(Stored items)

+ + + + + + +

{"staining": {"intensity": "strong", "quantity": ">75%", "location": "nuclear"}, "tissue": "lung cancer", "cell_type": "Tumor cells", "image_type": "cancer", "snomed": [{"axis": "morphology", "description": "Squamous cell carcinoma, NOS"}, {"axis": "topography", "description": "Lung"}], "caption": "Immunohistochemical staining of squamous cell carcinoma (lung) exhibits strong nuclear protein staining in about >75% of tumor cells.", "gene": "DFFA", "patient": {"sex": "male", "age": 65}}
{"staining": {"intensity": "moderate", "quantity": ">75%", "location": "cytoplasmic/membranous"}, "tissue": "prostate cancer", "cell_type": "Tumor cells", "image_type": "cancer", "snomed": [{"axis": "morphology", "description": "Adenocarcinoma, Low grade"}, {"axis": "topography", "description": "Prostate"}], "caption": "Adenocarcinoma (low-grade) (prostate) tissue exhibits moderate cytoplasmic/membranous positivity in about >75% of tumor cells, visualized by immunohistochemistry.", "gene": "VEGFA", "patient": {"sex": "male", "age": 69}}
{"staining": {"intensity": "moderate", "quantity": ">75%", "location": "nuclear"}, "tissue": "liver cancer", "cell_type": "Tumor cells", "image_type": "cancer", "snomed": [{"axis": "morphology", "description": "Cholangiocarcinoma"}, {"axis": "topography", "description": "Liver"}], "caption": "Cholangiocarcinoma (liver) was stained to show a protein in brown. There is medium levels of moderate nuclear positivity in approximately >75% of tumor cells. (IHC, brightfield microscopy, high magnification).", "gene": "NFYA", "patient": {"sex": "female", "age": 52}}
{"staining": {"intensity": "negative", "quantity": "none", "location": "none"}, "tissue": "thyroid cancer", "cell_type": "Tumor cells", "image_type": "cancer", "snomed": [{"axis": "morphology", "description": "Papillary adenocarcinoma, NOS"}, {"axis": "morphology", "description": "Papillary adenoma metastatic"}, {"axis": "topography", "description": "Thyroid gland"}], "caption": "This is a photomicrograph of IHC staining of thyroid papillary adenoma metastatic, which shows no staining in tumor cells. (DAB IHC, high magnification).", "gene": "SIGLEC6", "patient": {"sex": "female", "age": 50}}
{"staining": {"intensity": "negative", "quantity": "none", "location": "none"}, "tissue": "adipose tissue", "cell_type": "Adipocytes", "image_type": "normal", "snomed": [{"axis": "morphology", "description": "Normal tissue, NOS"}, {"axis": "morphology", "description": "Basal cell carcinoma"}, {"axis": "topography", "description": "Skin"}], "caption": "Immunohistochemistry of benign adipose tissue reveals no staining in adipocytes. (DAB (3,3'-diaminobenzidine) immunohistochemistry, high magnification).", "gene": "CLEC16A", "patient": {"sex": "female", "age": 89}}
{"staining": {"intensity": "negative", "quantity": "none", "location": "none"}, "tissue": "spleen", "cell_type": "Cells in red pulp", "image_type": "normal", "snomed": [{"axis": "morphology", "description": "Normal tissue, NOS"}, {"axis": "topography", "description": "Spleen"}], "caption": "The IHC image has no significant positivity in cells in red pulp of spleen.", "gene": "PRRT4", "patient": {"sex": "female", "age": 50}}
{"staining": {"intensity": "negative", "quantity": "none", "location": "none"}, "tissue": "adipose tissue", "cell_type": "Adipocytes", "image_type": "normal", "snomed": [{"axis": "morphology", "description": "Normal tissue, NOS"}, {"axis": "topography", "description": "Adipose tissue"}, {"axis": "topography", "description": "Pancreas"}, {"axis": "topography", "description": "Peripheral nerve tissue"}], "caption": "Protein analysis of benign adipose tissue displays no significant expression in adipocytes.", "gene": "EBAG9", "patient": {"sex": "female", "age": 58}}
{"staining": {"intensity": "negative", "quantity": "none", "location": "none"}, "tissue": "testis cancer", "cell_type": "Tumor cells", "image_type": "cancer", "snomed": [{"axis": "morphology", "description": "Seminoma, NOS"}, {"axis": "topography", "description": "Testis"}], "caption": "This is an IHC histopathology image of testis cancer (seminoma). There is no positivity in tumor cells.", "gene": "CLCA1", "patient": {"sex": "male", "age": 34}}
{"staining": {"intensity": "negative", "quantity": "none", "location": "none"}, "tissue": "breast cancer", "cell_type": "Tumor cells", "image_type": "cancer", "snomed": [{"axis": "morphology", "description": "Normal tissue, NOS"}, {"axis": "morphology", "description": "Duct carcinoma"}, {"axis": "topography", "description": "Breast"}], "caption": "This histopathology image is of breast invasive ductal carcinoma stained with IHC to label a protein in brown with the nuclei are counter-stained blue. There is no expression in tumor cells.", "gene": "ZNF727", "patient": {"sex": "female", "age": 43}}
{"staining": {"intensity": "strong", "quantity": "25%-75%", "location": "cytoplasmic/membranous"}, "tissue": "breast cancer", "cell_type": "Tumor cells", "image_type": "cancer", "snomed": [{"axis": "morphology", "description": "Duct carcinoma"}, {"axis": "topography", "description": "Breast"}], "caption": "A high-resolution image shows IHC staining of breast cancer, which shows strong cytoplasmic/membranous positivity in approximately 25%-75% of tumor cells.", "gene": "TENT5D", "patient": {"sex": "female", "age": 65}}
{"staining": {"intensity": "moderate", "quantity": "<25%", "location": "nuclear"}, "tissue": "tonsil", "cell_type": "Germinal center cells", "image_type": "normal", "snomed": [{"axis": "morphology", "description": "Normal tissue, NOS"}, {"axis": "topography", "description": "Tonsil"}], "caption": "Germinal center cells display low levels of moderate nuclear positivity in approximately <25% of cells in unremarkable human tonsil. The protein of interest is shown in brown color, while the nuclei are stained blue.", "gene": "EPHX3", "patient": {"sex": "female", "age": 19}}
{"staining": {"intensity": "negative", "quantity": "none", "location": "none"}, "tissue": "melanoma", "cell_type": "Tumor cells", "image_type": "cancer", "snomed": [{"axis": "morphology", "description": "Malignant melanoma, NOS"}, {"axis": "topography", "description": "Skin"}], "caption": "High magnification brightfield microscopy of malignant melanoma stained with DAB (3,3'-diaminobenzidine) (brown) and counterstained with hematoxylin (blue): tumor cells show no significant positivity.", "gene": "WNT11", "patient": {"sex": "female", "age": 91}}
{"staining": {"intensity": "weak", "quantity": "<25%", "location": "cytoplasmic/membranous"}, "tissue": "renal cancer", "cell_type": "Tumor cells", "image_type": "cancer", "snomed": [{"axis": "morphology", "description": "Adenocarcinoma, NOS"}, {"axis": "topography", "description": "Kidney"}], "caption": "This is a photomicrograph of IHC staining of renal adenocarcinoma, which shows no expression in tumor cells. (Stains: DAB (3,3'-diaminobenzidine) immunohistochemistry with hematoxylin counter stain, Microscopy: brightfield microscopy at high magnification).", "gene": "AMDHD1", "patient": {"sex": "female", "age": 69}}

+ + + + + + +

WORK TO COMPLETE:
Each line above should appear again, reproduced exactly.

RESULT:
{"staining": {"intensity": "strong", "quantity": ">75%", "location": "nuclear"}, "tissue": "lung cancer", "cell_type": "Tumor cells", "image_type": "cancer", "snomed": [{"axis": "morphology", "description": "Squamous cell carcinoma, NOS"}, {"axis": "topography", "description": "Lung"}], "caption": "Immunohistochemical staining of squamous cell carcinoma (lung) exhibits strong nuclear protein staining in about >75% of tumor cells.", "gene": "DFFA", "patient": {"sex": "male", "age": 65}}
{"staining": {"intensity": "moderate", "quantity": ">75%", "location": "cytoplasmic/membranous"}, "tissue": "prostate cancer", "cell_type": "Tumor cells", "image_type": "cancer", "snomed": [{"axis": "morphology", "description": "Adenocarcinoma, Low grade"}, {"axis": "topography", "description": "Prostate"}], "caption": "Adenocarcinoma (low-grade) (prostate) tissue exhibits moderate cytoplasmic/membranous positivity in about >75% of tumor cells, visualized by immunohistochemistry.", "gene": "VEGFA", "patient": {"sex": "male", "age": 69}}
{"staining": {"intensity": "moderate", "quantity": ">75%", "location": "nuclear"}, "tissue": "liver cancer", "cell_type": "Tumor cells", "image_type": "cancer", "snomed": [{"axis": "morphology", "description": "Cholangiocarcinoma"}, {"axis": "topography", "description": "Liver"}], "caption": "Cholangiocarcinoma (liver) was stained to show a protein in brown. There is medium levels of moderate nuclear positivity in approximately >75% of tumor cells. (IHC, brightfield microscopy, high magnification).", "gene": "NFYA", "patient": {"sex": "female", "age": 52}}
{"staining": {"intensity": "negative", "quantity": "none", "location": "none"}, "tissue": "thyroid cancer", "cell_type": "Tumor cells", "image_type": "cancer", "snomed": [{"axis": "morphology", "description": "Papillary adenocarcinoma, NOS"}, {"axis": "morphology", "description": "Papillary adenoma metastatic"}, {"axis": "topography", "description": "Thyroid gland"}], "caption": "This is a photomicrograph of IHC staining of thyroid papillary adenoma metastatic, which shows no staining in tumor cells. (DAB IHC, high magnification).", "gene": "SIGLEC6", "patient": {"sex": "female", "age": 50}}
{"staining": {"intensity": "negative", "quantity": "none", "location": "none"}, "tissue": "adipose tissue", "cell_type": "Adipocytes", "image_type": "normal", "snomed": [{"axis": "morphology", "description": "Normal tissue, NOS"}, {"axis": "morphology", "description": "Basal cell carcinoma"}, {"axis": "topography", "description": "Skin"}], "caption": "Immunohistochemistry of benign adipose tissue reveals no staining in adipocytes. (DAB (3,3'-diaminobenzidine) immunohistochemistry, high magnification).", "gene": "CLEC16A", "patient": {"sex": "female", "age": 89}}
{"staining": {"intensity": "negative", "quantity": "none", "location": "none"}, "tissue": "spleen", "cell_type": "Cells in red pulp", "image_type": "normal", "snomed": [{"axis": "morphology", "description": "Normal tissue, NOS"}, {"axis": "topography", "description": "Spleen"}], "caption": "The IHC image has no significant positivity in cells in red pulp of spleen.", "gene": "PRRT4", "patient": {"sex": "female", "age": 50}}
{"staining": {"intensity": "negative", "quantity": "none", "location": "none"}, "tissue": "adipose tissue", "cell_type": "Adipocytes", "image_type": "normal", "snomed": [{"axis": "morphology", "description": "Normal tissue, NOS"}, {"axis": "topography", "description": "Adipose tissue"}, {"axis": "topography", "description": "Pancreas"}, {"axis": "topography", "description": "Peripheral nerve tissue"}], "caption": "Protein analysis of benign adipose tissue displays no significant expression in adipocytes.", "gene": "EBAG9", "patient": {"sex": "female", "age": 58}}
{"staining": {"intensity": "negative", "quantity": "none", "location": "none"}, "tissue": "testis cancer", "cell_type": "Tumor cells", "image_type": "cancer", "snomed": [{"axis": "morphology", "description": "Seminoma, NOS"}, {"axis": "topography", "description": "Testis"}], "caption": "This is an IHC histopathology image of testis cancer (seminoma). There is no positivity in tumor cells.", "gene": "CLCA1", "patient": {"sex": "male", "age": 34}}
{"staining": {"intensity": "negative", "quantity": "none", "location": "none"}, "tissue": "breast cancer", "cell_type": "Tumor cells", "image_type": "cancer", "snomed": [{"axis": "morphology", "description": "Normal tissue, NOS"}, {"axis": "morphology", "description": "Duct carcinoma"}, {"axis": "topography", "description": "Breast"}], "caption": "This histopathology image is of breast invasive ductal carcinoma stained with IHC to label a protein in brown with the nuclei are counter-stained blue. There is no expression in tumor cells.", "gene": "ZNF727", "patient": {"sex": "female", "age": 43}}
{"staining": {"intensity": "strong", "quantity": "25%-75%", "location": "cytoplasmic/membranous"}, "tissue": "breast cancer", "cell_type": "Tumor cells", "image_type": "cancer", "snomed": [{"axis": "morphology", "description": "Duct carcinoma"}, {"axis": "topography", "description": "Breast"}], "caption": "A high-resolution image shows IHC staining of breast cancer, which shows strong cytoplasmic/membranous positivity in approximately 25%-75% of tumor cells.", "gene": "TENT5D", "patient": {"sex": "female", "age": 65}}
{"staining": {"intensity": "moderate", "quantity": "<25%", "location": "nuclear"}, "tissue": "tonsil", "cell_type": "Germinal center cells", "image_type": "normal", "snomed": [{"axis": "morphology", "description": "Normal tissue, NOS"}, {"axis": "topography", "description": "Tonsil"}], "caption": "Germinal center cells display low levels of moderate nuclear positivity in approximately <25% of cells in unremarkable human tonsil. The protein of interest is shown in brown color, while the nuclei are stained blue.", "gene": "EPHX3", "patient": {"sex": "female", "age": 19}}
{"staining": {"intensity": "negative", "quantity": "none", "location": "none"}, "tissue": "melanoma", "cell_type": "Tumor cells", "image_type": "cancer", "snomed": [{"axis": "morphology", "description": "Malignant melanoma, NOS"}, {"axis": "topography", "description": "Skin"}], "caption": "High magnification brightfield microscopy of malignant melanoma stained with DAB (3,3'-diaminobenzidine) (brown) and counterstained with hematoxylin (blue): tumor cells show no significant positivity.", "gene": "WNT11", "patient": {"sex": "female", "age": 91}}
{"staining": {"intensity": "weak", "quantity": "<25%", "location": "cytoplasmic/membranous"}, "tissue": "renal cancer", "cell_type": "Tumor cells", "image_type": "cancer", "snomed": [{"axis": "morphology", "description": "Adenocarcinoma, NOS"}, {"axis": "topography", "description": "Kidney"}], "caption": "This is a photomicrograph of IHC staining of renal adenocarcinoma, which shows no expression in tumor cells. (Stains: DAB (3,3'-diaminobenzidine) immunohistochemistry with hematoxylin counter stain, Microscopy: brightfield microscopy at high magnification).", "gene": "AMDHD1", "patient": {"sex": "female", "age": 69}}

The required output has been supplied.